Special Meeting of Shareholders
Today Perpetual received the overwhelming approval of its
shareholders for the Plan of Arrangement at a special meeting of
Perpetual shareholders held to consider the Plan of Arrangement,
among other things (the "Meeting"). The Arrangement was approved by
99.78% of the votes cast by Perpetual shareholders present in
person or represented by proxy at the Meeting and no shareholders
exercised their dissent rights. The Rubellite Incentive Plan was
approved with 99.39% of the votes cast in favor of the Rubellite
Incentive Plan resolution.
The detailed results of the vote for the Arrangement resolution
and Rubellite Incentive Plan resolution at the Meeting held earlier
today in Calgary, Alberta are set
out below.
Resolution
|
Votes
For
|
%
For
|
Votes
Against
|
%
Against
|
Abstain
|
%
Abstain
|
Total
Shares
Voted
|
% of Shares
Outstanding
|
Arrangement
|
43,914,305
|
99.78
|
97,954
|
0.22
|
0
|
0.000
|
44,012,259
|
68.35
|
Rubellite Incentive
Plan
|
43,742,216
|
99.39
|
270,043
|
0.61
|
0
|
0.000
|
44,012,259
|
68.35
|
Final Court Order
Subsequent to the Meeting, Perpetual made application for a
final order of the Court of Queen's Bench of Alberta (the "Court") to approve the
Arrangement (the "Arrangement Hearing"). No Perpetual shareholder,
security holder or creditor served notice of intention to appear.

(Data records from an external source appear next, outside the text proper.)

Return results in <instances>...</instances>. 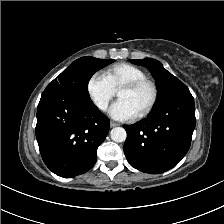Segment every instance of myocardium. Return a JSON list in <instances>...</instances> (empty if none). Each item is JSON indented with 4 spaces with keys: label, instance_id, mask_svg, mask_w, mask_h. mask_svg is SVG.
<instances>
[{
    "label": "myocardium",
    "instance_id": "f54148a6",
    "mask_svg": "<svg viewBox=\"0 0 224 224\" xmlns=\"http://www.w3.org/2000/svg\"><path fill=\"white\" fill-rule=\"evenodd\" d=\"M144 86L148 87L150 89L151 96H150V99H149L148 103L146 104V106L138 113L137 116L139 118H143V117L147 116L153 110V108L155 107V105L158 101L159 90H158L156 83L150 79L143 78V79H138V80H134V81L125 83L124 85H122L119 88V91L120 90L135 91Z\"/></svg>",
    "mask_w": 224,
    "mask_h": 224
}]
</instances>
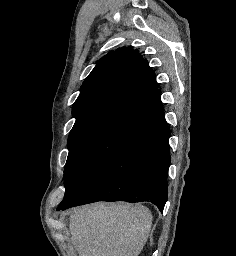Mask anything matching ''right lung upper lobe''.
<instances>
[{"label": "right lung upper lobe", "mask_w": 236, "mask_h": 256, "mask_svg": "<svg viewBox=\"0 0 236 256\" xmlns=\"http://www.w3.org/2000/svg\"><path fill=\"white\" fill-rule=\"evenodd\" d=\"M80 91L72 110L74 125L109 114H125L151 124L164 118L155 75L131 47L105 55Z\"/></svg>", "instance_id": "1"}]
</instances>
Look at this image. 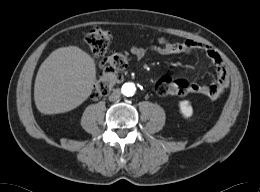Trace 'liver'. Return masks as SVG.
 Returning a JSON list of instances; mask_svg holds the SVG:
<instances>
[{
  "instance_id": "liver-1",
  "label": "liver",
  "mask_w": 260,
  "mask_h": 192,
  "mask_svg": "<svg viewBox=\"0 0 260 192\" xmlns=\"http://www.w3.org/2000/svg\"><path fill=\"white\" fill-rule=\"evenodd\" d=\"M96 80L94 59L77 46L53 51L41 64L34 84V101L43 114L68 112L92 93Z\"/></svg>"
}]
</instances>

As previously announced, notices of intention to appear were
received from PricewaterhouseCoopers Inc. ("PwC"), in its capacity
as the Trustee in bankruptcy of Sequoia Resources Corp. ("Sequoia")
and the Orphan Well Association ("OWA") and briefs had been filed
indicating that the parties oppose the application for approval of
the Plan of Arrangement. Both PwC and the OWA did appear at the
Arrangement Hearing and both PwC and the OWA opposed the Plan of
Arrangement. Following submissions and oral arguments, the Court
adjourned to consider the evidence and formulate its
determination.
ADDITIONAL INFORMATION
About Perpetual
Perpetual is an oil and natural gas exploration, production and
marketing company headquartered in Calgary, Alberta. Perpetual owns a diversified
asset portfolio, including liquids-rich conventional natural gas
assets in the deep basin of West Central Alberta, heavy crude oil
and shallow conventional natural gas in Eastern Alberta, including undeveloped bitumen
leases in Northern Alberta and
prospective undeveloped acreage in the emerging Clearwater play fairway through Rubellite
Energy Inc. Additional information on Perpetual can be accessed at
www.sedar.com or from the Company's website at
www.perpetualenergyinc.com.
The Toronto Stock Exchange has neither approved nor disapproved
the information contained herein.
Forward-Looking Information
Certain information in this news release may constitute
forward-looking information or statements (together
"forward-looking information") under applicable securities laws.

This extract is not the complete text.